When Climate Changes Your Life

featured in Santa Clara University EnviroNews Spring 2010
When Climate Changes Your Life
By Beth Tellman

It is not supposed to rain in November. But on November 7 and 8 2009 it rained in El Salvador as much as it rained during Hurricane Mitch in 1998. If you are a poor Salvadoran, rains that falls 14 inches deep in under 4 hours will change your life. Indeed, 194 died in landslides, and 15,900 instantly became homeless, and one Fulbright project took a turn for the…interesting. When climate changes your life, you stop studying alternative trade coffee and start asking how long a child with diarrhea can live without clean water. Fortunately I never found out, thanks to Santa Clara Alums like Sam Baker, Brian Belcher, Austin Woody, Emory Lynch, Megan Raimondi, Katy Erker, Betsy Purner, Bianca McNeil, Jen Latimer, Allie Dunne, Pat Flajole, Ashton Easterday (and others) who were in country during Tropical Storm Ida and physically hiked life saving water into communities and helped raise $10,000 in two weeks thanks to our website, Over 200 donors and 70 volunteers later, we raised enough money to begin to reconstruct lives. I´m starting an NGO with 7 other Salvadorans called The CEIBA Collective (Construyendo Espacios Integrales para el Bienestar Ambiental/ Constructing Integral Spaces for Environmental Well-being. After attending 30 communities and 20,000 people with food and water emergencies and connecting those in dire need to the big guys (Red Cross, UN WFP, who came WEEKS after the disaster), we continued work in 3 communities to reconstruct crops with organic agriculture, rebuild emotional lives through art and trauma therapy, and organize communities to prevent disaster and fight corruption.

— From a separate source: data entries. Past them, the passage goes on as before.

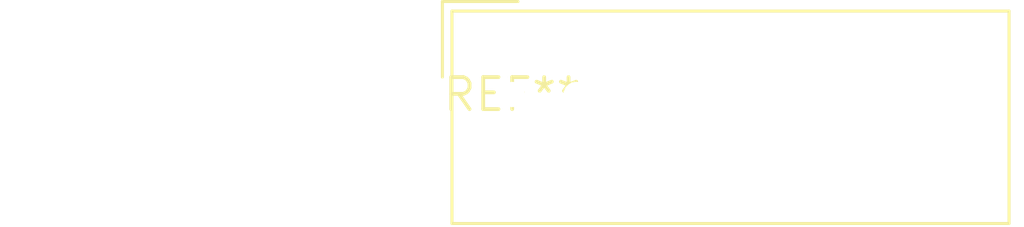
<source format=kicad_pcb>
(kicad_pcb (version 20240108) (generator pcbnew)

  (general
    (thickness 1.6)
  )

  (paper "A4")
  (layers
    (0 "F.Cu" signal)
    (31 "B.Cu" signal)
    (32 "B.Adhes" user "B.Adhesive")
    (33 "F.Adhes" user "F.Adhesive")
    (34 "B.Paste" user)
    (35 "F.Paste" user)
    (36 "B.SilkS" user "B.Silkscreen")
    (37 "F.SilkS" user "F.Silkscreen")
    (38 "B.Mask" user)
    (39 "F.Mask" user)
    (40 "Dwgs.User" user "User.Drawings")
    (41 "Cmts.User" user "User.Comments")
    (42 "Eco1.User" user "User.Eco1")
    (43 "Eco2.User" user "User.Eco2")
    (44 "Edge.Cuts" user)
    (45 "Margin" user)
    (46 "B.CrtYd" user "B.Courtyard")
    (47 "F.CrtYd" user "F.Courtyard")
    (48 "B.Fab" user)
    (49 "F.Fab" user)
    (50 "User.1" user)
    (51 "User.2" user)
    (52 "User.3" user)
    (53 "User.4" user)
    (54 "User.5" user)
    (55 "User.6" user)
    (56 "User.7" user)
    (57 "User.8" user)
    (58 "User.9" user)
  )

  (setup
    (pad_to_mask_clearance 0)
    (pcbplotparams
      (layerselection 0x00010fc_ffffffff)
      (plot_on_all_layers_selection 0x0000000_00000000)
      (disableapertmacros false)
      (usegerberextensions false)
      (usegerberattributes false)
      (usegerberadvancedattributes false)
      (creategerberjobfile false)
      (dashed_line_dash_ratio 12.000000)
      (dashed_line_gap_ratio 3.000000)
      (svgprecision 4)
      (plotframeref false)
      (viasonmask false)
      (mode 1)
      (useauxorigin false)
      (hpglpennumber 1)
      (hpglpenspeed 20)
      (hpglpendiameter 15.000000)
      (dxfpolygonmode false)
      (dxfimperialunits false)
      (dxfusepcbnewfont false)
      (psnegative false)
      (psa4output false)
      (plotreference false)
      (plotvalue false)
      (plotinvisibletext false)
      (sketchpadsonfab false)
      (subtractmaskfromsilk false)
      (outputformat 1)
      (mirror false)
      (drillshape 1)
      (scaleselection 1)
      (outputdirectory "")
    )
  )

  (net 0 "")

  (footprint "Converter_DCDC_Murata_NCS1SxxxxSC_THT" (layer "F.Cu") (at 0 0))

)

</source>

Email me, I´ll send you the newsletters for more info (, or come on our delegation Aug. 5-15 to learn about disaster reconstruction (email Casa Alum/ Future Fulbrighter Jenna Knapp for details)
As for my Fulbright? I´m trying to turn emotional observation into academic inquiry. Why do poor people die when it rains? Why was “too much aid” distributed in the disaster epicenter and none distributed to the margins? What is integrated disaster relief? The academic jargon for what I’m quantitatively doing is a vulnerability and capacity assessment, which I´ll present at UN Summer Academy on Social Vulnerability, Environmental Migration, and Climate Change in Germany this July. I hope it serves as a base for future CEIBA Collective projects, and I’ll be in El Salvador for the next two years fundraising for disaster prevention instead of disaster relief via community resilience and adaption to CURRENT climate conditions. I was always a better activist than an academic anyways ;).

1 comment:

  1. I love it Beth. Thanks for sharing. :) You do have an awesome crew of Santa Clara alums... that was definitely grace in action having them here at the time! Ánimo mujer.